_ASSIGNED TASK_
Pick out each line below that contains the word "extract" and copy it. Case counts.

==== EXERCISE MATERIAL

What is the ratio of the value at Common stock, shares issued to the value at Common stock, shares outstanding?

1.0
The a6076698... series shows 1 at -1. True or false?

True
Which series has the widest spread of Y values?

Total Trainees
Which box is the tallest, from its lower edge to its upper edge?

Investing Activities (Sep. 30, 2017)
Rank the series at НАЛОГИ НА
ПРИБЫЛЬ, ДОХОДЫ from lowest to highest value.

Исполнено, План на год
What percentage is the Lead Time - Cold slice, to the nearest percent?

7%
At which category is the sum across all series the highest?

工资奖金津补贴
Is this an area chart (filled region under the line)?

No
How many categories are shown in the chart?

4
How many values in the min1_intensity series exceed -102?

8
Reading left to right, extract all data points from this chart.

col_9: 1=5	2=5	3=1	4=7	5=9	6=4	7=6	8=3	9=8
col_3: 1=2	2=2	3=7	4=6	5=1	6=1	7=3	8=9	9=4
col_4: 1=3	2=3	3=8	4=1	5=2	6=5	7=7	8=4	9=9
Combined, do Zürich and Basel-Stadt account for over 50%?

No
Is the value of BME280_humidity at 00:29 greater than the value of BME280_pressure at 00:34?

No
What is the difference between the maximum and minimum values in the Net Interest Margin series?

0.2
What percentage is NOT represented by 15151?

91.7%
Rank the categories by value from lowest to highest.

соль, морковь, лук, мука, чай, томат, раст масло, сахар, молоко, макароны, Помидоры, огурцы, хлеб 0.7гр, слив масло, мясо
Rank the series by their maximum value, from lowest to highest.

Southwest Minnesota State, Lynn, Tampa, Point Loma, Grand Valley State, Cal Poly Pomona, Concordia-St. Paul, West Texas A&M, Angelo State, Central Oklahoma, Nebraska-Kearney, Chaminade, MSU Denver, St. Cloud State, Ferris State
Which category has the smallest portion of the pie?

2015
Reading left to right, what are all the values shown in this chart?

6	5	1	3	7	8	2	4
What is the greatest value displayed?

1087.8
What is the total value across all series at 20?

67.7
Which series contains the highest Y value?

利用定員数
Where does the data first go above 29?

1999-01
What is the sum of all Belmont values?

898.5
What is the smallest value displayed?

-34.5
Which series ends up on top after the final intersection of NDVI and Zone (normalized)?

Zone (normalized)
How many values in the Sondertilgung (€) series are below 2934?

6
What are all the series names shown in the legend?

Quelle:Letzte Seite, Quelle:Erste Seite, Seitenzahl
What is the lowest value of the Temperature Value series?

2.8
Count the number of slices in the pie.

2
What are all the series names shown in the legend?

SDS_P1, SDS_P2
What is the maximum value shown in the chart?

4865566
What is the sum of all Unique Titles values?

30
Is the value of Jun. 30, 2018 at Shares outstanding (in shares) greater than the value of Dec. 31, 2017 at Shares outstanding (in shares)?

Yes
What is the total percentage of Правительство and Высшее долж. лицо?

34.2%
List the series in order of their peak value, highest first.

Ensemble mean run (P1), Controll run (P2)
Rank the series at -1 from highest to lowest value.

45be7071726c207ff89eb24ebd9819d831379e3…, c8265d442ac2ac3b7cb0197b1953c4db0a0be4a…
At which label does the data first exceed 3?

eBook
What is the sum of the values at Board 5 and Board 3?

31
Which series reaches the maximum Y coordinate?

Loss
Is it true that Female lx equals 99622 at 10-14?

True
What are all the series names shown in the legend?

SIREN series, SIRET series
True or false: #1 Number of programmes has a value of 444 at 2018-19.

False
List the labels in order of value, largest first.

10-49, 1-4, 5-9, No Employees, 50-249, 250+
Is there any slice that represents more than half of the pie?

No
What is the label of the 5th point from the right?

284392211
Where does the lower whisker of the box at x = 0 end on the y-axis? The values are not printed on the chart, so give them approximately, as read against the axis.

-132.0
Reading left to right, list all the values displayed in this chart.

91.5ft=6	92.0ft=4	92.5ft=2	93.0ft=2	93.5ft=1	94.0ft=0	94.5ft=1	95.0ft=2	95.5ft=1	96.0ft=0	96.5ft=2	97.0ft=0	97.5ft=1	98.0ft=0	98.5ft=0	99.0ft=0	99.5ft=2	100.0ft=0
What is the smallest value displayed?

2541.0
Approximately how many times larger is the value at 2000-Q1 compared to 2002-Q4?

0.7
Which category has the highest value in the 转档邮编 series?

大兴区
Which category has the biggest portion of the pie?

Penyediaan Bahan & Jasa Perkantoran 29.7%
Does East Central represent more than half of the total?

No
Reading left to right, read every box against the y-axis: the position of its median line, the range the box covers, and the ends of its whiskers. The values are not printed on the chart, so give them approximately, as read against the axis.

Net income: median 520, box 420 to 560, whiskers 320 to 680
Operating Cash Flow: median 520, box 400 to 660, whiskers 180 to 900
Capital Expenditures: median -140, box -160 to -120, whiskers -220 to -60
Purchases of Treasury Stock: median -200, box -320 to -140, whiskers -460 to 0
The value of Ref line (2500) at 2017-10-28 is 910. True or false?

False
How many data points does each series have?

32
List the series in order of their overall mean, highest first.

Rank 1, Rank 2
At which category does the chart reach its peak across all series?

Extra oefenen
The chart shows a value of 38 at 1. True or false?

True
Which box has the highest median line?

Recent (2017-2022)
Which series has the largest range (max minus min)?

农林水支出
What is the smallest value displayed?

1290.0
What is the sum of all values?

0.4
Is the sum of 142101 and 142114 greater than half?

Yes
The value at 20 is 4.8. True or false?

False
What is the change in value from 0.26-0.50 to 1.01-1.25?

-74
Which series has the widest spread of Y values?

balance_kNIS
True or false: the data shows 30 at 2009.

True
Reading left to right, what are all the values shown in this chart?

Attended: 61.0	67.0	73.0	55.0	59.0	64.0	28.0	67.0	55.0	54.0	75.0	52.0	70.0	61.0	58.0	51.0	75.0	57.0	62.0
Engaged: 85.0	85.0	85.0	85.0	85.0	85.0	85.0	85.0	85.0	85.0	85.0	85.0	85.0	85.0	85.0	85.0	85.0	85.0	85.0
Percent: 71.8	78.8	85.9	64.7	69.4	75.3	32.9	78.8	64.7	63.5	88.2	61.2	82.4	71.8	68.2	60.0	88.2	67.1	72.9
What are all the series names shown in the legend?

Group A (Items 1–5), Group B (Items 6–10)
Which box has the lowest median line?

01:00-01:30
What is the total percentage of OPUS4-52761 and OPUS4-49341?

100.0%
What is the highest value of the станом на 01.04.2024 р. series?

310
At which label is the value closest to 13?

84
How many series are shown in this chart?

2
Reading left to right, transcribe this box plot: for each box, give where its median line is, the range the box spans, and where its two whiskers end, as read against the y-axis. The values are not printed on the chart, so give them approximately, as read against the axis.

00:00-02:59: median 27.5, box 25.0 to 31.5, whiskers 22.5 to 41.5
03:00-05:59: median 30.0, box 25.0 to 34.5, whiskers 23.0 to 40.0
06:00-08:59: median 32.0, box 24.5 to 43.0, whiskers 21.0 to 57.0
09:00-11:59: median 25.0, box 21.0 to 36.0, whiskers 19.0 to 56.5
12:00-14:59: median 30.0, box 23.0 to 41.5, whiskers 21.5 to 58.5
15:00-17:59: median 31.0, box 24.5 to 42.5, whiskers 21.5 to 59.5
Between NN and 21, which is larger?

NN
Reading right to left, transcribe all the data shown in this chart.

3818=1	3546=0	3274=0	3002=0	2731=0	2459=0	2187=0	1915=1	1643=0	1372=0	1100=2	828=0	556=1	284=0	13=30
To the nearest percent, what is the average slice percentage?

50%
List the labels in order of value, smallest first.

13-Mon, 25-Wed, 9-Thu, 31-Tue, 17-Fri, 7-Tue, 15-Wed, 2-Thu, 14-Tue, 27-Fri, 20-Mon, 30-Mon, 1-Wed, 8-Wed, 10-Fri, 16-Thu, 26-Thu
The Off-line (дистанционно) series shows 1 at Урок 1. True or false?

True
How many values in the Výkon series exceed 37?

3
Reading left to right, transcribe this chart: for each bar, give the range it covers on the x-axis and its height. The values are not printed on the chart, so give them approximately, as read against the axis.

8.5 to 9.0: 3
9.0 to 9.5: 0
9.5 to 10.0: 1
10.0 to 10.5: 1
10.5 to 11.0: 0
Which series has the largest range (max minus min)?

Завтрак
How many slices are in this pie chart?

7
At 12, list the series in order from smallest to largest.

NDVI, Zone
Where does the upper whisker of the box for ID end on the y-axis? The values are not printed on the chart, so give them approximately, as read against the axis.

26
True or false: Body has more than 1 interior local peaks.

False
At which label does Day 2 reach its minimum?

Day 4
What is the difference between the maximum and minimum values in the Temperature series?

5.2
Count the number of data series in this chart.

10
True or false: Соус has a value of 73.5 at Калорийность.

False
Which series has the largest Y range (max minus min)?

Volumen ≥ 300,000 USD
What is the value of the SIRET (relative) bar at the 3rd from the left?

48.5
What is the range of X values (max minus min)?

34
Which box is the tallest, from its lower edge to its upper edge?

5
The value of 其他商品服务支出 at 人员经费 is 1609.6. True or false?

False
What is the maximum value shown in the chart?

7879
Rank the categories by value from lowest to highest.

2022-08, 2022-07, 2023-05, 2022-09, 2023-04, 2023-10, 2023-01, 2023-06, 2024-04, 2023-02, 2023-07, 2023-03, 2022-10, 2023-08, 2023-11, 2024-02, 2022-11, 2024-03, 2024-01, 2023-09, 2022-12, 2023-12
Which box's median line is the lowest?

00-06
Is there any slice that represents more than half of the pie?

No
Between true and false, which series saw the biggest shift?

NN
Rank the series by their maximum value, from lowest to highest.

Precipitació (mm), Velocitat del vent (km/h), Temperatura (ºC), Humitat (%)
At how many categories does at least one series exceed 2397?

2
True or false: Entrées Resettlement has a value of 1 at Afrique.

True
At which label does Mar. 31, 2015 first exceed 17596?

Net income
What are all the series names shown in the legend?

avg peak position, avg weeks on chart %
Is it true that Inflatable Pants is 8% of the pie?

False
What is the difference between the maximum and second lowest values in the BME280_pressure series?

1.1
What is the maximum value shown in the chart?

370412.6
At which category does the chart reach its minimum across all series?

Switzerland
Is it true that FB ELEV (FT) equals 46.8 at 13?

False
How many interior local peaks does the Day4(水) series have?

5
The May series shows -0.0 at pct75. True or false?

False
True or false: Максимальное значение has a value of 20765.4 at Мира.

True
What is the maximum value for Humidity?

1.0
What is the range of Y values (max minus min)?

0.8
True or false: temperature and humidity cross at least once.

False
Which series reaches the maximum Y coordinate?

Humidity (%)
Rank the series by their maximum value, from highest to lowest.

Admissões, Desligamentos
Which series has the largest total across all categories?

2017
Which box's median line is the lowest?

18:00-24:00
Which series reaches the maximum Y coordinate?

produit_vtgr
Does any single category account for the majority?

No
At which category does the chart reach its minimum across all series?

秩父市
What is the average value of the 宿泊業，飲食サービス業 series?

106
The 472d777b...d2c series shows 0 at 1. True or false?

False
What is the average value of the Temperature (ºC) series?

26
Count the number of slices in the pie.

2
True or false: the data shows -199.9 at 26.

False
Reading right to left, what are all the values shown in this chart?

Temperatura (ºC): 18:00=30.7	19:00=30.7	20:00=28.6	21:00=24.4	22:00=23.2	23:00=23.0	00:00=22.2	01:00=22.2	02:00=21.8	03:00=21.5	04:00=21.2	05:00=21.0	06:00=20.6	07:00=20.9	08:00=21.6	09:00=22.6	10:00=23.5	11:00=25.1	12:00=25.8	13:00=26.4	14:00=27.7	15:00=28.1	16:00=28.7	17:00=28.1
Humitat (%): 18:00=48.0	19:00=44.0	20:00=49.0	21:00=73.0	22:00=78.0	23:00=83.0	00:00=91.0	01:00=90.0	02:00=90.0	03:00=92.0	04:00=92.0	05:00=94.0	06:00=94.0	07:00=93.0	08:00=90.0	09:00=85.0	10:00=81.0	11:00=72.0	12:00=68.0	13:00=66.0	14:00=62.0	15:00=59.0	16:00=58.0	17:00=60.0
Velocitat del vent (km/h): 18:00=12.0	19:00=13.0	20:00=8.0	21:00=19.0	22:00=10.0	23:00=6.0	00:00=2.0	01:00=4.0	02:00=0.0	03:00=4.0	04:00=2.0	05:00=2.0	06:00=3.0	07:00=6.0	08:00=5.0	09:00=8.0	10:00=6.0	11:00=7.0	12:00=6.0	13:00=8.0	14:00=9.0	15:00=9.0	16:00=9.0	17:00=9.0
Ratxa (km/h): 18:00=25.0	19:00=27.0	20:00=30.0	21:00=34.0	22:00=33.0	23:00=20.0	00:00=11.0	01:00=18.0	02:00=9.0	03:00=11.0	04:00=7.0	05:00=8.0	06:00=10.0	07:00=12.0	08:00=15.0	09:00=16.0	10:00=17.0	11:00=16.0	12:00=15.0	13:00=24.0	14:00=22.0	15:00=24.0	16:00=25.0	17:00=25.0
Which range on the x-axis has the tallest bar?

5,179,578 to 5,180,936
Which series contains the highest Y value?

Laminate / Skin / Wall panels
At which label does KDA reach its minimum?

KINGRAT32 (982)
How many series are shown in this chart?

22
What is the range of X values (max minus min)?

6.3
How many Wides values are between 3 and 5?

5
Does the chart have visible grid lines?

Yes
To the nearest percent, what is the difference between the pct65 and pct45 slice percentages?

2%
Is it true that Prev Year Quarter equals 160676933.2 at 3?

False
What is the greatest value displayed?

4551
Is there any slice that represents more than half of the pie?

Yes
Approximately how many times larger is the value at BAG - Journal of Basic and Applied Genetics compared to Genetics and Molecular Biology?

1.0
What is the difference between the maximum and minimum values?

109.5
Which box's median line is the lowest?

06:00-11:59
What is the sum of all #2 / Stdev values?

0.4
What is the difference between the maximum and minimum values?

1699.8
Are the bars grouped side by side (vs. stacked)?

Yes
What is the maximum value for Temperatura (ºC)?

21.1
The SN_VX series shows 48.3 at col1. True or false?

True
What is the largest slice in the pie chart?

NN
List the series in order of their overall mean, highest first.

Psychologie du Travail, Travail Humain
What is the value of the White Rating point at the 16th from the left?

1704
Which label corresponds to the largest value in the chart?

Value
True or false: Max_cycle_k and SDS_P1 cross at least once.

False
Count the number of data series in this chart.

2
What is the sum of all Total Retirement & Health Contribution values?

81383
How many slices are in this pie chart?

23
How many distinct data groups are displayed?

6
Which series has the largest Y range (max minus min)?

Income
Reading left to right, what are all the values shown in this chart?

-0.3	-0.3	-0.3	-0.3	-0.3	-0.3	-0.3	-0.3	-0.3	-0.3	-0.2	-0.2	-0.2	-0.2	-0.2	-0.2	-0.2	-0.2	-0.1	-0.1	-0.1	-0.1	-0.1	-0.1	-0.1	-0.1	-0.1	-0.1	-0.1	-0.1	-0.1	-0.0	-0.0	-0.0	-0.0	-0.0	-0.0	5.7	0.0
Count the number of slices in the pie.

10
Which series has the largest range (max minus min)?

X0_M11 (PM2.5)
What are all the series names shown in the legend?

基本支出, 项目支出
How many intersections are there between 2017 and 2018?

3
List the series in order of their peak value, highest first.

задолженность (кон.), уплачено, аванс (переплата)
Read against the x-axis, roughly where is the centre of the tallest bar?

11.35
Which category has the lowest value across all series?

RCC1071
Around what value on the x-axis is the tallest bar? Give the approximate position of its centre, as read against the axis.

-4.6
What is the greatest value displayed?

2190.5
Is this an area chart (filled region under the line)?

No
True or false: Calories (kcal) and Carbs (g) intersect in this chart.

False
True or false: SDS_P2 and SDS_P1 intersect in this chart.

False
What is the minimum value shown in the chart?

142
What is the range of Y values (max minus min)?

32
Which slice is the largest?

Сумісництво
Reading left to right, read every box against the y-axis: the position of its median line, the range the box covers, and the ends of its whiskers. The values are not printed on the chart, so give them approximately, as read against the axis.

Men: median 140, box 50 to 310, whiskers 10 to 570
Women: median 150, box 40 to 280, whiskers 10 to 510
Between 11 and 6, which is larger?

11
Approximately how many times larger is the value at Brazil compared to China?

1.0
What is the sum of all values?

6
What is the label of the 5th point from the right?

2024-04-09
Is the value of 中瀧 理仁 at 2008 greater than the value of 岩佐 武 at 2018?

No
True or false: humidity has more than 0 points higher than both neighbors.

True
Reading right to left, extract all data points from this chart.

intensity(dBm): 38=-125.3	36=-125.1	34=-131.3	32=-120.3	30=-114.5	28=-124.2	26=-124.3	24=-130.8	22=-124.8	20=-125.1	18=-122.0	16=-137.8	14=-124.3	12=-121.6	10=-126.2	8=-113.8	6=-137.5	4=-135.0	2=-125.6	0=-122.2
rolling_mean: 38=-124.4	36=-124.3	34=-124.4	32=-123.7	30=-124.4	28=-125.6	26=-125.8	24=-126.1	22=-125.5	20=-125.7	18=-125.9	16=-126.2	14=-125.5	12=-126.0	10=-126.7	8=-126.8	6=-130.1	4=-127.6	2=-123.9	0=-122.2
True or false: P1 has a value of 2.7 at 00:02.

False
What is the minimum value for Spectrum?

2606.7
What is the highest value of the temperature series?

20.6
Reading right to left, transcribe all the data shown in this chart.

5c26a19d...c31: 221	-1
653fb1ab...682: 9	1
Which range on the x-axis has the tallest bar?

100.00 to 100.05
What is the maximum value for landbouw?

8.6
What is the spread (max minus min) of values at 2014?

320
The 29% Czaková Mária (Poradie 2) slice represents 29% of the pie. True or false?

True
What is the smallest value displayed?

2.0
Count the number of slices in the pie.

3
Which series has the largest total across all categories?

========

_EXERCISE SOLUTION_
Reading left to right, extract all data points from this chart.
Reading right to left, extract all data points from this chart.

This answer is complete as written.